Bill Lee, via Facebook

Tennessee Gov. Bill Lee said Monday that his administration is looking at several policy options to increase public safety after two mass shootings over the weekend.

However, the Republican declined to specify which policy proposal aimed at addressing gun violence he would push while working with a GOP-controlled Statehouse, which has been resistant to adopt gun control measures over the years.

"We want to look at all options," Lee told reporters in Nashville. "It's early for us to talk about which direction we want to go. We want to take action."

When pressed by reporters, Lee said the direction of his administration had not changed in the wake of the recent shootings that took 31 lives. In El Paso, Texas, 22 people were killed in a shooting at a packed shopping center, and nine died in an unrelated shooting in a nightclub district in Dayton, Ohio.

Lee said it was his responsibility as governor to pursue policy that mitigates hatred in Tennessee, but again offered no specifics on how to do so.

"More than just talking about it. It's pursuing policy that'll mitigate that," Lee said. "Protecting rights of people's ability to speak freely, but we've learned in this country how to delineate between how to speak freely and being a threat to society. We can lead in that."

Last year, The Associated Press reviewed the fate of all firearms-related legislation that were pitched in Statehouses across the country and found a mixed record. While some gun-control measures were passed across the country, it was not a year of massive changes sought by advocates as many states returned to familiar partisan politics.
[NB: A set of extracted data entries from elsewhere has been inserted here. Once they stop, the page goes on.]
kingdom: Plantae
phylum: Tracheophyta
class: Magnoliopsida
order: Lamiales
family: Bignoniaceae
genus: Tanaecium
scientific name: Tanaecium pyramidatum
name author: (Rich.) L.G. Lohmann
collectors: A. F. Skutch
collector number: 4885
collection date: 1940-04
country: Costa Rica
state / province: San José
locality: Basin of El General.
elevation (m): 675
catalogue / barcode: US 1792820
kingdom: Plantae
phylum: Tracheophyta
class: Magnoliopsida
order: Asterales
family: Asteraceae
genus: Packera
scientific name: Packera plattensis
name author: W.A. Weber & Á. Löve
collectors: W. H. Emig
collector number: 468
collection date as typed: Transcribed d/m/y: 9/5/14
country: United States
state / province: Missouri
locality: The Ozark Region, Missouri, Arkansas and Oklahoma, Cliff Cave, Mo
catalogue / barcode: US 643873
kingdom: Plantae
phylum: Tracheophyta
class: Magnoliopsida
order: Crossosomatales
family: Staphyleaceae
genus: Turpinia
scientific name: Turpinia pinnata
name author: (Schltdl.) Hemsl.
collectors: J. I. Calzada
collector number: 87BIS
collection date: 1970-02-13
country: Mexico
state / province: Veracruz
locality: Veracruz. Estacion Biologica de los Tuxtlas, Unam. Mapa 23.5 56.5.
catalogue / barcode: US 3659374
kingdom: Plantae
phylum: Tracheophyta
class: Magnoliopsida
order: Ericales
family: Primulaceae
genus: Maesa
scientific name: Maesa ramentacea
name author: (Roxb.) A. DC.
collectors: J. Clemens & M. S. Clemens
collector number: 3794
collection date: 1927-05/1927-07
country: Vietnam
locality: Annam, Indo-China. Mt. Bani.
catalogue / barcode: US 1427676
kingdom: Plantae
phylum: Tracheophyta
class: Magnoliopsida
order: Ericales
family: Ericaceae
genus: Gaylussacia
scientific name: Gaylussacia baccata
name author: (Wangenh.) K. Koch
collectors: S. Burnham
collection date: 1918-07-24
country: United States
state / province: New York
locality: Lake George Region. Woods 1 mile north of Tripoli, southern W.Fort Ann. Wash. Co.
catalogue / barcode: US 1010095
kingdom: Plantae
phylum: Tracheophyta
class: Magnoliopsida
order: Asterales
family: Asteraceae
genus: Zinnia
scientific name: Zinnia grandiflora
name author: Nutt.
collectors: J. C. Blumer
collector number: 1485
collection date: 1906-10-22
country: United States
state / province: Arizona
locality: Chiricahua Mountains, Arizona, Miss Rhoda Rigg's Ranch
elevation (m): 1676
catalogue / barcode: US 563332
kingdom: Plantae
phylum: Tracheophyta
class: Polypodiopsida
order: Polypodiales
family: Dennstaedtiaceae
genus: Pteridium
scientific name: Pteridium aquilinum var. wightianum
In Tennessee, as in many other states, lawmakers scrambled to react in response to the 2018 shooting at a Florida high school that left 17 dead. Several months later, a shooting that killed four people at a Nashville Waffle House loomed over the final days of the session for the gun-friendly Legislature.

Eventually, lawmakers approved a bipartisan bill that would let school districts pay off-duty law enforcement officers to serve as armed school officers during school hours or school-sponsored events, but they couldn't be used to replace school resource officers. But lawmakers spiked a bill to raise the age limit to 21 from 18 to buy semi-automatic weapons.

This year, Lee enacted legislation that would offer new concealed carry-only handgun permits that don't require training that involves actually firing a weapon.